Back to the golf. The main attraction for golfers is a round or two on the Brazabon course. Next to the Brazabon, the PGA course is also challenging and requires golfers to have a handicap of 24. A third course, the Derby, is open to all.
The PGA National Golf Academy provides an array of driving bays with Top Tracer technology providing immediate feedback on distance hit and spin imparted. Free custom fit sessions are provided for golfers buying new clubs.
The Belfry uses its location to offer packages which include tickets to Twycross Zoo, Drayton Manor and Cadbury World. Nor is it far to Ash End House Children’s farm with tractor rides, pony-sit-ins and lamb feeding for younger children.
Moving up a few gears, the Belfry resort is close to The Bear Grylls Adventure featuring high ropes, a free fall tunnel, and PADI approved diving courses. The Snowdome is an indoor snow skiing and snowboarding centre with an ice rink.
If that is too adventurous then RSPB Middleton Lakes is a 160 hectares nature reserve, offering wetlands, meadows, and woodland in the heart of the River Tame Valley, home to a variety of birds including grey herons and kingfishers.
Other nice touches
It is a resort for all ages, for all the family. Children love the rambling outdoor adventure play area and the mini golf-course too.
For others it is an afternoon retreat for a traditional English afternoon tea or a cocktail-making class. Later in the day, post-pandemic when it is permitted to open, there is the Bel-Air nightclub.
A large shop, with changing room, and a very friendly staff, has everything the golfer needs as a souvenir of a visit to one of golf’s greatest venues.
Though, for those in a suite, with a balcony and sun loungers overlooking the course, perhaps the nicest touch is the gin and tonic provided with lime already waiting in the glass.
Suite prices start from £256 per night.
The best bit
Every corridor is a golfing gallery evoking a sense of golfing history.

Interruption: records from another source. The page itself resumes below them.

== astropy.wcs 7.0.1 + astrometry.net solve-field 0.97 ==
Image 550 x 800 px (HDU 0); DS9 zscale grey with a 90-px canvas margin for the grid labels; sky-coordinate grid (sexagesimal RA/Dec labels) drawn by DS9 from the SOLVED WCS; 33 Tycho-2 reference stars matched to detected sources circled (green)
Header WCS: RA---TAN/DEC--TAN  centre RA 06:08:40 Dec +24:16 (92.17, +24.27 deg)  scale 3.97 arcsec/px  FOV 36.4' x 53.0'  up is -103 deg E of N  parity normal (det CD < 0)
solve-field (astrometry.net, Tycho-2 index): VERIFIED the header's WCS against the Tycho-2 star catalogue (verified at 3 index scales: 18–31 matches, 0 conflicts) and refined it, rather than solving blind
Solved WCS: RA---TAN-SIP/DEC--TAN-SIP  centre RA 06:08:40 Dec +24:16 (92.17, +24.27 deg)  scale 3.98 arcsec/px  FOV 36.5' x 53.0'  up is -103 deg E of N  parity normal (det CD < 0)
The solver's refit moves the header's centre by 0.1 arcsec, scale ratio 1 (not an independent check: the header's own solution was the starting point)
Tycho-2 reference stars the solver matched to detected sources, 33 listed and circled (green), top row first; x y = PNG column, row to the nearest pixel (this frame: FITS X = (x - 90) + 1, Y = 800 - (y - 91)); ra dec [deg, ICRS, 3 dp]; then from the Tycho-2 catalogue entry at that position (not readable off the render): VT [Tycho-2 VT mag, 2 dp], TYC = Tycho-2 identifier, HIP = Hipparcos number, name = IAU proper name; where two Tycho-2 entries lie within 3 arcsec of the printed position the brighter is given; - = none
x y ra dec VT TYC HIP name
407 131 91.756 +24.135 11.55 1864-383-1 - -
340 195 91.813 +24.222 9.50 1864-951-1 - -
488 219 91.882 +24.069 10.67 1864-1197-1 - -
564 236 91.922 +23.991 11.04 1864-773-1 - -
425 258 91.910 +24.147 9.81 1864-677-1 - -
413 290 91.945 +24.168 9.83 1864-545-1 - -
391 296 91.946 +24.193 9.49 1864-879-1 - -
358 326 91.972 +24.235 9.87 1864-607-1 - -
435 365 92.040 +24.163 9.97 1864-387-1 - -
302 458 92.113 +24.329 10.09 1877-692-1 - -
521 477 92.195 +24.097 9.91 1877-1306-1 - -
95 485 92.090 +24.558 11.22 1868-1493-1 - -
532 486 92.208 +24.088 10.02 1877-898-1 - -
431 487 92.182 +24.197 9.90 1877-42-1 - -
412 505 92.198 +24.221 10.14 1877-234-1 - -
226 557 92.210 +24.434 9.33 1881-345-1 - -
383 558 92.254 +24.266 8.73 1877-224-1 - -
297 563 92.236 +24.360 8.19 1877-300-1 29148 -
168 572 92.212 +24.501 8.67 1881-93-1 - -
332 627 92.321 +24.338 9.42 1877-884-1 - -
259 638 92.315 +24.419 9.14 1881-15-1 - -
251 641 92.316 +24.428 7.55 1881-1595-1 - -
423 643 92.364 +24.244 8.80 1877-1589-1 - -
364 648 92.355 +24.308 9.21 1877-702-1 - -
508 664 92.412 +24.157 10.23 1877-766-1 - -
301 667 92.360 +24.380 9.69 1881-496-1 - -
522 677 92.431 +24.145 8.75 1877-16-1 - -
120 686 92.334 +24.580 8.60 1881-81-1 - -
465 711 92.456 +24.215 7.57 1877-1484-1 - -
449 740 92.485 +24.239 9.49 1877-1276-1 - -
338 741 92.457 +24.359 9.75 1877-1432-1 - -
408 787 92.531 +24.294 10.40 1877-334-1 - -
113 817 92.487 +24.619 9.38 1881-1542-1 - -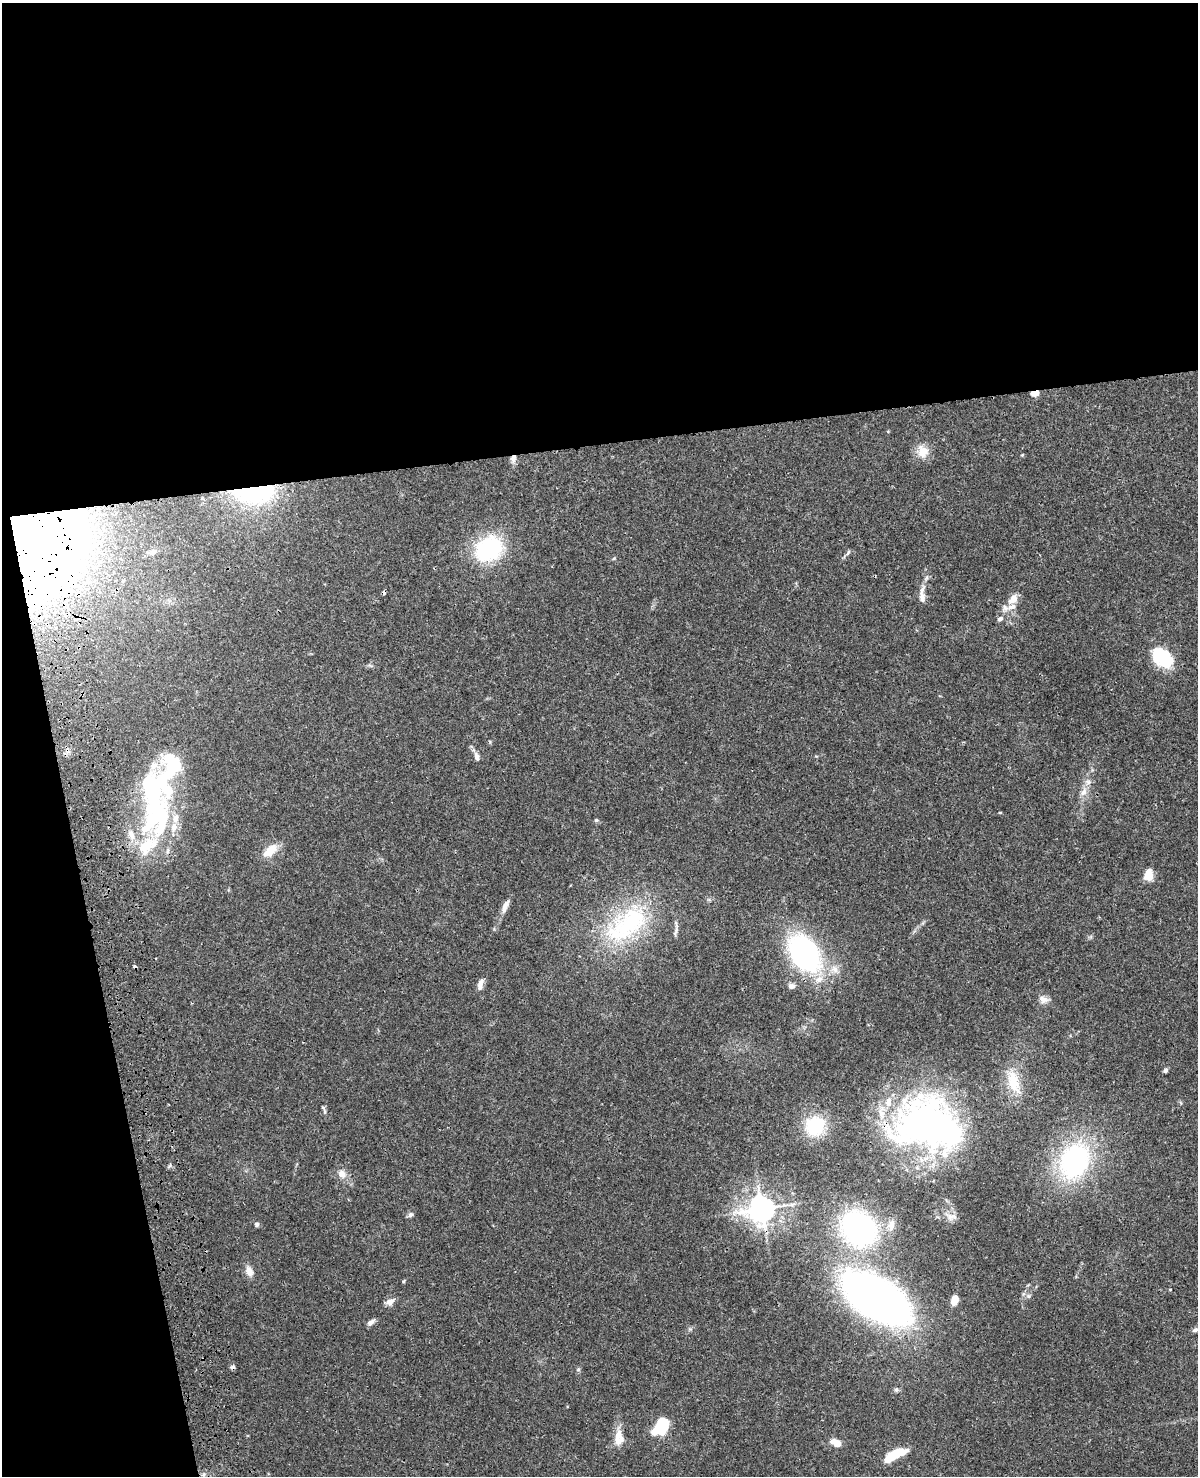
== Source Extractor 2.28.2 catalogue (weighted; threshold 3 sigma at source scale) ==
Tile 1 of 4 x 3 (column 1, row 1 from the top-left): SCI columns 119-1314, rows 3223-4696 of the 5020 x 4865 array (HDU 1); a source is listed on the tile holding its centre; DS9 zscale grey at full resolution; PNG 1200 x 1478 px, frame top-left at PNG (2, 3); no overlay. Shown black and unused: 36% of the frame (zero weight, under 3 of 4 exposures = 6% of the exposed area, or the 3 px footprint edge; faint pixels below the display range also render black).
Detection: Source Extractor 2.28.2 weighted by HDU 2 'WHT'; one run over the whole footprint, this tile lists its part. Background 0.0273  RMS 0.0023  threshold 0.0104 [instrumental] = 3 sigma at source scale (4.5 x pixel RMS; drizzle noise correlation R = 1.50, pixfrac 1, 0.05/0.05 arcsec/px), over >= 5 px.
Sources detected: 74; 6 inside a brighter object's white glare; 3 cosmic-ray / hot-pixel residue — not listed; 13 inside a brighter listed object's ellipse — not listed separately; the other 52 listed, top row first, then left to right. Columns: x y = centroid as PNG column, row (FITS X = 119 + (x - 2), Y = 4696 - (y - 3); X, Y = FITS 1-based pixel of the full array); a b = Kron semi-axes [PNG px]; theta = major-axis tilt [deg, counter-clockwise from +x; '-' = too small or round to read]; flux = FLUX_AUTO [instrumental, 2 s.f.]
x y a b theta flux
1035 393 5 3 - 4.8
922 451 17 14 -79 3
1022 455 5 3 - 0.22
513 458 9 7 80 1.1
254 492 35 16 1 35
36 543 39 28 65 170
489 549 33 26 32 19
153 552 10 7 33 0.9
848 552 9 4 56 0.45
921 591 14 6 71 1.2
27 592 8 6 -80 1.6
1013 599 14 10 50 2
1000 618 8 6 20 0.68
1162 657 27 18 -14 8
477 756 12 6 -75 0.96
1084 792 13 7 59 1.5
156 795 119 29 83 40
596 820 5 5 - 0.29
270 851 17 9 41 3.8
1148 874 13 9 82 2.7
505 906 18 7 66 1.6
633 919 71 35 52 27
804 953 34 24 -55 45
480 984 15 7 78 1.3
792 986 9 6 7 0.98
1043 1000 13 9 -19 1.3
1165 1070 6 5 - 0.5
1013 1081 32 15 -78 5.5
324 1111 6 4 -71 0.36
938 1125 60 40 -35 88
815 1126 15 15 - 13
1074 1161 40 31 65 33
342 1174 13 10 -73 1.7
761 1209 9 9 - 230
410 1215 7 6 - 0.55
950 1217 12 8 1 1.3
257 1224 6 5 - 0.48
891 1225 17 8 78 1.7
859 1228 35 29 -45 44
249 1271 13 9 -65 1.6
1028 1296 7 4 -89 0.41
877 1298 58 29 -32 150
955 1299 9 6 78 3
390 1302 11 8 28 1.4
370 1322 10 6 42 0.89
1195 1330 7 5 44 0.51
578 1370 6 3 18 0.28
896 1390 6 5 - 0.43
662 1426 16 11 75 10
618 1435 14 11 -89 2.4
836 1443 10 6 -26 3.1
894 1455 22 8 27 6.5
Overlapping masked pixels (flux is a lower limit): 6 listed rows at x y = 1035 393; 513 458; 254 492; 36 543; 27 592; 938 1125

Even non-gofers feel the passion as they look down fairways snared by bunkers, lakes and trees.
Everywhere there are epic golfing images: a host of groundsmen preparing a green for the day’s play, golfing greats on their haunches reading the line of a putt, faces of triumph and despair.
The final verdict
With over 300 hundred rooms and suites, The Belfry Hotel and Resort is vast, yet service in the Brazabon Bar and Grill is sleek and personal. Away from bustling reception, guests soon find a peaceful spot, be it in the spa, in their room or on the serene fairways.
Disclosure: Our stay was sponsored by The Belfry Hotel and Resort.